Taming Power: Selected Works & Fragments 1987-97
EMR 12” - 004. 100 copies.


It seems perverse that we should end our relationship with Taming Power where Taming Power began. With the first four Early Morning Record releases that despite me Campbell and Hayler raving about them still exist. Or do they? Askild Haugland sent these through a few months back where they’ve been receiving ready spins ever since. Maybe the glowing reviews have worked and Mr. Haugland has now, eventually, after years of sitting on these treasured platters finally found a home for them all. I hope he has.

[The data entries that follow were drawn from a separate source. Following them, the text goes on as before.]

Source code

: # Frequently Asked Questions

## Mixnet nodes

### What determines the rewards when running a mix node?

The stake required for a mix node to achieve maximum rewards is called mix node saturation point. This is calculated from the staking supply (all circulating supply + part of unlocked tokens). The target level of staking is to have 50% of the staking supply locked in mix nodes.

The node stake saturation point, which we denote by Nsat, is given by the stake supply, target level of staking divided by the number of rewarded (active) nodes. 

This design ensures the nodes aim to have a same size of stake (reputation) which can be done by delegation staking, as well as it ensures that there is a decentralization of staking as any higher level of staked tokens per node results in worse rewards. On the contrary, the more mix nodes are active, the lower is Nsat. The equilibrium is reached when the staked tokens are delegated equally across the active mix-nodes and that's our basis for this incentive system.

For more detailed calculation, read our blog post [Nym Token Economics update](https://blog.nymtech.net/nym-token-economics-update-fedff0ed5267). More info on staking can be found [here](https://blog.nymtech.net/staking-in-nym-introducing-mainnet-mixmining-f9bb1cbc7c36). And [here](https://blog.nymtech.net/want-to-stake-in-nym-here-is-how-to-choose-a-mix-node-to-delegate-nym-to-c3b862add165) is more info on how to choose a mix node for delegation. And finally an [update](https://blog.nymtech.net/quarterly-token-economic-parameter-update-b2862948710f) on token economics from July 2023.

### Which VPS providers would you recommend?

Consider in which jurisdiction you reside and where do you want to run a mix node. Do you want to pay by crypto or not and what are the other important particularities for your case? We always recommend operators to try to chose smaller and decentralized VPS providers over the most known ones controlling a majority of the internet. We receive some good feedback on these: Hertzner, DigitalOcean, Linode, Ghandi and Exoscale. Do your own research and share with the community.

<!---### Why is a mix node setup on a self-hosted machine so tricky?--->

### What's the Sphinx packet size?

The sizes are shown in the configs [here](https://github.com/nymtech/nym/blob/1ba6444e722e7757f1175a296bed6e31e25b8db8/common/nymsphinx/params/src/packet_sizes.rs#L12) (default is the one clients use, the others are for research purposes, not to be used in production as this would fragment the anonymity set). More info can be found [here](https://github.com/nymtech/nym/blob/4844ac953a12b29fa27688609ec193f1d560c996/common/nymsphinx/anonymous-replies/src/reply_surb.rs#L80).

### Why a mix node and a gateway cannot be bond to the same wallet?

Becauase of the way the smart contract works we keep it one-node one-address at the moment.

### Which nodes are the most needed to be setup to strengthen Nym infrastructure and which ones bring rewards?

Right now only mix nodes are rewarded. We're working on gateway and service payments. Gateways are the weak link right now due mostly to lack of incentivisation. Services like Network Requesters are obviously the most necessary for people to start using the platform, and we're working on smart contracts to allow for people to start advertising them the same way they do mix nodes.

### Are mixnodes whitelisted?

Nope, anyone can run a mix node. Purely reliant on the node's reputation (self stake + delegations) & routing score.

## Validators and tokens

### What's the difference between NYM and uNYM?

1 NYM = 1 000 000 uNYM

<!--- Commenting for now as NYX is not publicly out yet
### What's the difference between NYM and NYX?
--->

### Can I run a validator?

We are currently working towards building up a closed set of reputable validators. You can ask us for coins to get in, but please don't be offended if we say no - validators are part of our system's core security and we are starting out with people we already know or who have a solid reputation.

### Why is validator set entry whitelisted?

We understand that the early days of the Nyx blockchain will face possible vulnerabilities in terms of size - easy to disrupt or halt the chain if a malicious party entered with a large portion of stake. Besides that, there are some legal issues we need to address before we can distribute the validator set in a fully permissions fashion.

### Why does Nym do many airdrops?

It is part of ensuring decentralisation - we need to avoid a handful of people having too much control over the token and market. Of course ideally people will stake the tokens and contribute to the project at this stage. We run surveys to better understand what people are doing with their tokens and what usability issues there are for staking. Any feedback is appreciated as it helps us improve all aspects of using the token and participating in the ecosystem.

For those still not familiar we have in Taming Power the ultimate motherlode of outsider drone experimentation. For years Haugland has been self releasing his work from his home in Norway into a void of virtual indifference. Until Campbell mentioned him to me and Hayler who in unison, though miles apart, both wept tears of unfettered joy. His music has that effect on people. Those of a nature who appreciate drones and sounds that can be achingly beautiful, austere, atonal, harsh and charming all within the same same release. His later work created using guitar and reel to reel feedback have a devastating simplicity to them. Its not something you come across often and to discover that someone had been creating all this in total isolation made the discovery all the more remarkable.

And so it goes with these much earlier releases. Which as Haugland points out, are lo-fi and fragmentary in nature but none the less as beguiling and compelling as any of his work.

Selected Works & Fragments 1987-97 has no less than fifteen tracks on it, most of which are short interludes [August 96 being just eight seconds in duration] all of them primitive constructions recorded using a Casiotone MT-36, acoustic guitar, harmonica, recorder, voice, percussion and a tape recorder. Wheezy and distant melodies of a whimsical nature, each track imbued with a covering of back of the cathode ray TV tube dust. Delightful in their innocence, crude but joyous.

Haugland’s most challenging work comes with the arrival of the Tandberg tape recorder. A piece of equipment with which he creates feedback and with it a test of endurance for even his most ardent fans. On Selected Works 1989-98 he utilises the Tandberg in conjunction with an electric guitar the results swinging between mellifluous and terrifying. Barring two minutes of radio on the final track of Selected Works 1995-97 the whole of the album is given over the Tandberg and as with the previously reviewed Selected Works 2000 this proves to be his harshest work. At times its not pretty with certain tracks containing nothing but the screaming of subjugated circuitry but its austereness does have its own perverse appeal.

The very first Early Morning Records release gives us no clue as to its instrumentation but from its ghostly grooves we can assume that those Tandbergs weren’t far away. Feedback plays its part on side A again building in volume over a background of scorched earth while the flip contains some bowl ring and reversed tape sounds. All very basic, all very welcome. 

Above all Early Morning Record releases are very personal recordings, not only do they contain Haugland’s own compositions they also contain his artwork, the labels are in his hand as are the glued on track listings. Whether this is the last we shall see of him or his label remains to be seen but all is not doom and gloom, videos have recently appeared on his Youtube channel and Winebox Press have recently released a twin cassette collection of his work. Watch this space as they used to say.